• _REQUIREMENT_
Transcribe the stretch of entries below from the line with "X508000Y350000D03*" through the line with "X733000Y350000D03*", exactly and with both ends included; leave out all other lines.

• _MATERIAL FOR THE TASK_
>>>

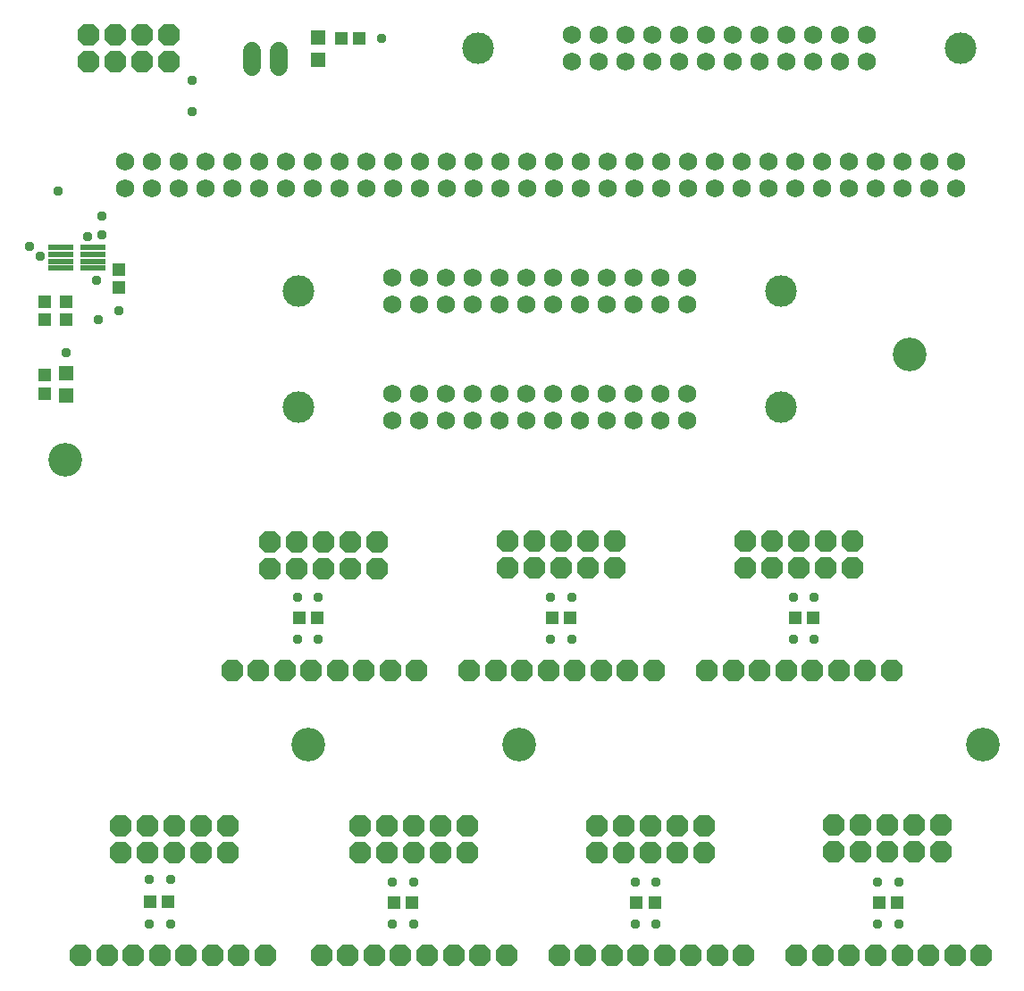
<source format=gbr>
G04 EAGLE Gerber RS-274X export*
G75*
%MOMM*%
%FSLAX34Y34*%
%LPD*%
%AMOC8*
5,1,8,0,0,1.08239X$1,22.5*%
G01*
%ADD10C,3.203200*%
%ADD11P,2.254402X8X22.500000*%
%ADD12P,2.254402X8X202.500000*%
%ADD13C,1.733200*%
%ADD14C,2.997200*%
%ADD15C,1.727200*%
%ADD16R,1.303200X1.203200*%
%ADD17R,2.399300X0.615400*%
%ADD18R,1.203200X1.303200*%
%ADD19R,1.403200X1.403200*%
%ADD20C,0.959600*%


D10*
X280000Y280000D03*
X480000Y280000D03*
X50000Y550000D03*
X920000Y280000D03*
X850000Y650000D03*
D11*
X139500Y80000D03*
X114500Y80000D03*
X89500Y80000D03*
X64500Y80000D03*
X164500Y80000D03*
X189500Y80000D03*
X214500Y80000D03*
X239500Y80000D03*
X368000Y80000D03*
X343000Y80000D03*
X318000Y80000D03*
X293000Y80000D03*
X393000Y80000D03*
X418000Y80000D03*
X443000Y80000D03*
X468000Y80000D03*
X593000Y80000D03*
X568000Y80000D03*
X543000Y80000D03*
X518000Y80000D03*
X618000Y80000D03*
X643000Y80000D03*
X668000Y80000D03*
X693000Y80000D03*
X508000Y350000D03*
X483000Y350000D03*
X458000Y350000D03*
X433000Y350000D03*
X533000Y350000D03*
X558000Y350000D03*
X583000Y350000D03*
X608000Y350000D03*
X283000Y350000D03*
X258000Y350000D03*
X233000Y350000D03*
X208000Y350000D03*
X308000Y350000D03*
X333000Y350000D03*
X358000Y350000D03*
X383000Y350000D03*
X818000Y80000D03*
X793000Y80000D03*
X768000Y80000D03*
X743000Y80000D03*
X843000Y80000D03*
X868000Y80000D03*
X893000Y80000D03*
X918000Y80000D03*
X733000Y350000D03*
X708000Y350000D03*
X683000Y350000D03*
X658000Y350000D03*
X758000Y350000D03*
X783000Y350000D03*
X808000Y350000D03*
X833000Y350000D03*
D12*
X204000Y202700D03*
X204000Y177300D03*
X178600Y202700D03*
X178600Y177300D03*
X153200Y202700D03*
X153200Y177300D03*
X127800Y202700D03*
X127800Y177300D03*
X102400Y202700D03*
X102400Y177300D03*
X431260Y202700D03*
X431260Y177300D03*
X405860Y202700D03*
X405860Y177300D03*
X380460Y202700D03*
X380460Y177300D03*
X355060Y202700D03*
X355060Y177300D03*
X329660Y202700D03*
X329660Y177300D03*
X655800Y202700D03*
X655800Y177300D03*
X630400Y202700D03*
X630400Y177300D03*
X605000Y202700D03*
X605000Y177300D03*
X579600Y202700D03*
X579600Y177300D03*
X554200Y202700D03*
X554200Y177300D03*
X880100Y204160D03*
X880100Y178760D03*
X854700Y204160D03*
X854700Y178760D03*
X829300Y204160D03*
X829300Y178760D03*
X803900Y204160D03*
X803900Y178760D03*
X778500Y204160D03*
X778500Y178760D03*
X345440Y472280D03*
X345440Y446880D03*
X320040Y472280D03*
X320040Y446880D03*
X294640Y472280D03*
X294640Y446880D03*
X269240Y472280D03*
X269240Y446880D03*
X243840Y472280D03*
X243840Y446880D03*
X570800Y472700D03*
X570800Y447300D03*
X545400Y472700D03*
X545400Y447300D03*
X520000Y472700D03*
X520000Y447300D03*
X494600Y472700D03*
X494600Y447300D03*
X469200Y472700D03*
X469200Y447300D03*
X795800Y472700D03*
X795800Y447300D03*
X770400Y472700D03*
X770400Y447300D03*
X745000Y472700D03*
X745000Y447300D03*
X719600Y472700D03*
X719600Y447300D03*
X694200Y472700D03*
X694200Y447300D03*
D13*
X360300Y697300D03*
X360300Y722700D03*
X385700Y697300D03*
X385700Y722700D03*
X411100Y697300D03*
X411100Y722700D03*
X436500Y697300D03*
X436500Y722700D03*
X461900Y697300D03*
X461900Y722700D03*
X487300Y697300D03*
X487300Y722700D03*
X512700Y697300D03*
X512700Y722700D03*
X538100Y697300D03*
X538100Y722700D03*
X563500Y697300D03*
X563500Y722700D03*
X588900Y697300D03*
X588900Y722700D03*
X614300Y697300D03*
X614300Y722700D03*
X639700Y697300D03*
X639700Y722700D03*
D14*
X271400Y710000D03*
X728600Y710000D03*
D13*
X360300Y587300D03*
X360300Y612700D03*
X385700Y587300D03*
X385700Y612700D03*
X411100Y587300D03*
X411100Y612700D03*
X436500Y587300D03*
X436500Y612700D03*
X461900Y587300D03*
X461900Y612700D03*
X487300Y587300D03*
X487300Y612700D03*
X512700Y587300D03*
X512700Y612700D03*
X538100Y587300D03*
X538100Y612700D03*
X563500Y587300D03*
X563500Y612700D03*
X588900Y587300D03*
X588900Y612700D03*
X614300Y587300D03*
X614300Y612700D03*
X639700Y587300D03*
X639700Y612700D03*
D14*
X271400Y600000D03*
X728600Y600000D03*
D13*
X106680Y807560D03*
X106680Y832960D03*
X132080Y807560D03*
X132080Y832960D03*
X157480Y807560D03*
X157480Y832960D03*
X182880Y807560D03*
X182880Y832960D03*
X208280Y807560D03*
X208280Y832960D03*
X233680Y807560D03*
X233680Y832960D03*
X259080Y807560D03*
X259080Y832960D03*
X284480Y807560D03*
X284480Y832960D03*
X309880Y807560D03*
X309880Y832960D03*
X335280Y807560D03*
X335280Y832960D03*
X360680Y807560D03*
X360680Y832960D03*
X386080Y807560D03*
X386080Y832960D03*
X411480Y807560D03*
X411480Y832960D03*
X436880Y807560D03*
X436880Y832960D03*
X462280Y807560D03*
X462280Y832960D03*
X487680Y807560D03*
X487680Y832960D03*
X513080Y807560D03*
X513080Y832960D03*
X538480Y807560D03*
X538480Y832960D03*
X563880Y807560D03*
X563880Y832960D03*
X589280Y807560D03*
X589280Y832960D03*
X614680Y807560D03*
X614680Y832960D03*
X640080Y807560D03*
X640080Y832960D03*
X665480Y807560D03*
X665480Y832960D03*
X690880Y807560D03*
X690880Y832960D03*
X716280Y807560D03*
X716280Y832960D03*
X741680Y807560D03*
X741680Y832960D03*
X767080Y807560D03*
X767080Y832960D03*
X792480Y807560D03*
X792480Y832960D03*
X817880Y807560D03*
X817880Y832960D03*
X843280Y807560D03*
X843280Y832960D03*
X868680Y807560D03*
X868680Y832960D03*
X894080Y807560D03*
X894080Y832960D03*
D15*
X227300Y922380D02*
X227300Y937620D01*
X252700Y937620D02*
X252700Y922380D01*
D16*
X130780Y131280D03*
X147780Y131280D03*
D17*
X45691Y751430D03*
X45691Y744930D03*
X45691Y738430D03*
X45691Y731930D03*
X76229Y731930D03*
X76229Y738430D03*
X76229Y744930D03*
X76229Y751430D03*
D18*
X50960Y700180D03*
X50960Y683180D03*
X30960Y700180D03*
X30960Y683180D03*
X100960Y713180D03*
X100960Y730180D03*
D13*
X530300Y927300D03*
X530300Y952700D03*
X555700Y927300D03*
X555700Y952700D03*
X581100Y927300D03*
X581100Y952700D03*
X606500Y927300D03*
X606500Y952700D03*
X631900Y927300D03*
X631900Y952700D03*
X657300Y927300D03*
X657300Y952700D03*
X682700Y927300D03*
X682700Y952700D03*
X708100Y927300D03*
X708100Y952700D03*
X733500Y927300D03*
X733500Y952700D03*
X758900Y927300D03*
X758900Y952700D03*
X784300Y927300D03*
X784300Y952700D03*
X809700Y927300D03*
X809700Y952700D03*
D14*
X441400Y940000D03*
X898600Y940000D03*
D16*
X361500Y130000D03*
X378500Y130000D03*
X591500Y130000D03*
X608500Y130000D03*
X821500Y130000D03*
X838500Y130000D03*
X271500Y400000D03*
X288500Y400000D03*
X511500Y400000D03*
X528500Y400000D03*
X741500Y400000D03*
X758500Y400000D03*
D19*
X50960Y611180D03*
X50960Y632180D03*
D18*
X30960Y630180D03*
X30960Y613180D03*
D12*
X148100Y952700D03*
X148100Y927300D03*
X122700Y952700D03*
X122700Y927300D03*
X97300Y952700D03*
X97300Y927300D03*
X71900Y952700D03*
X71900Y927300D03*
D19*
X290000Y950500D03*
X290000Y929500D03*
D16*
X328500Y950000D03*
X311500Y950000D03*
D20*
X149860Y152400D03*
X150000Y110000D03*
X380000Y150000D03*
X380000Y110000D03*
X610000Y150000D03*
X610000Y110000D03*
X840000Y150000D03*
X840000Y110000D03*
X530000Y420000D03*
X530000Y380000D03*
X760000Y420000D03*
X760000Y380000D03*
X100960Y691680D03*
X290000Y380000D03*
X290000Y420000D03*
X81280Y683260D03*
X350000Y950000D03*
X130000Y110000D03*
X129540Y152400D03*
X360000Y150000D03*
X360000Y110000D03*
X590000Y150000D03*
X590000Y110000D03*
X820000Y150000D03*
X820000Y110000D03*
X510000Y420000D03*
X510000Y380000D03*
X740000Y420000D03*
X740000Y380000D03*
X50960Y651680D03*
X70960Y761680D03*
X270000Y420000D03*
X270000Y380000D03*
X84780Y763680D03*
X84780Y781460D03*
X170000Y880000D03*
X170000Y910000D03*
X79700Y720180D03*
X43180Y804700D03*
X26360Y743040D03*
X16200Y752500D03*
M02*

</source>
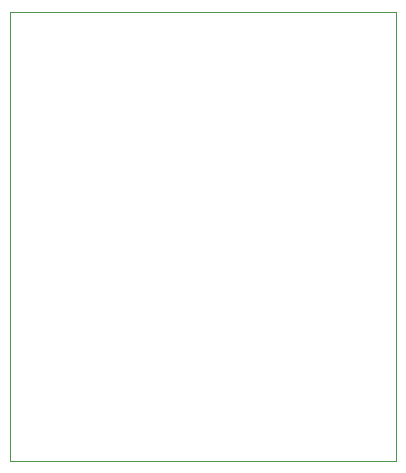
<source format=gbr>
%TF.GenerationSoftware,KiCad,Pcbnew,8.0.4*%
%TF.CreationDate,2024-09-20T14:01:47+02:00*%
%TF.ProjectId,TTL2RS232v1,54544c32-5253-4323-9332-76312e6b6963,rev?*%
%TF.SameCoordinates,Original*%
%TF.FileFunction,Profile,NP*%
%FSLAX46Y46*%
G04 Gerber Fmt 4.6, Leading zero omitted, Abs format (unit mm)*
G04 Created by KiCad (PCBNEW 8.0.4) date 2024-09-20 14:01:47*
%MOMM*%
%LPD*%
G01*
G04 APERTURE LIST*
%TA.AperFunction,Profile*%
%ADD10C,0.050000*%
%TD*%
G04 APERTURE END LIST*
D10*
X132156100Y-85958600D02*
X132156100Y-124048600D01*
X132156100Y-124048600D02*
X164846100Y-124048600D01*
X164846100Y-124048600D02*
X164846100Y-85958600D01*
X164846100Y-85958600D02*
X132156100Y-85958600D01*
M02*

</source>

<<<

• _TASK RESPONSE_
X508000Y350000D03*
X483000Y350000D03*
X458000Y350000D03*
X433000Y350000D03*
X533000Y350000D03*
X558000Y350000D03*
X583000Y350000D03*
X608000Y350000D03*
X283000Y350000D03*
X258000Y350000D03*
X233000Y350000D03*
X208000Y350000D03*
X308000Y350000D03*
X333000Y350000D03*
X358000Y350000D03*
X383000Y350000D03*
X818000Y80000D03*
X793000Y80000D03*
X768000Y80000D03*
X743000Y80000D03*
X843000Y80000D03*
X868000Y80000D03*
X893000Y80000D03*
X918000Y80000D03*
X733000Y350000D03*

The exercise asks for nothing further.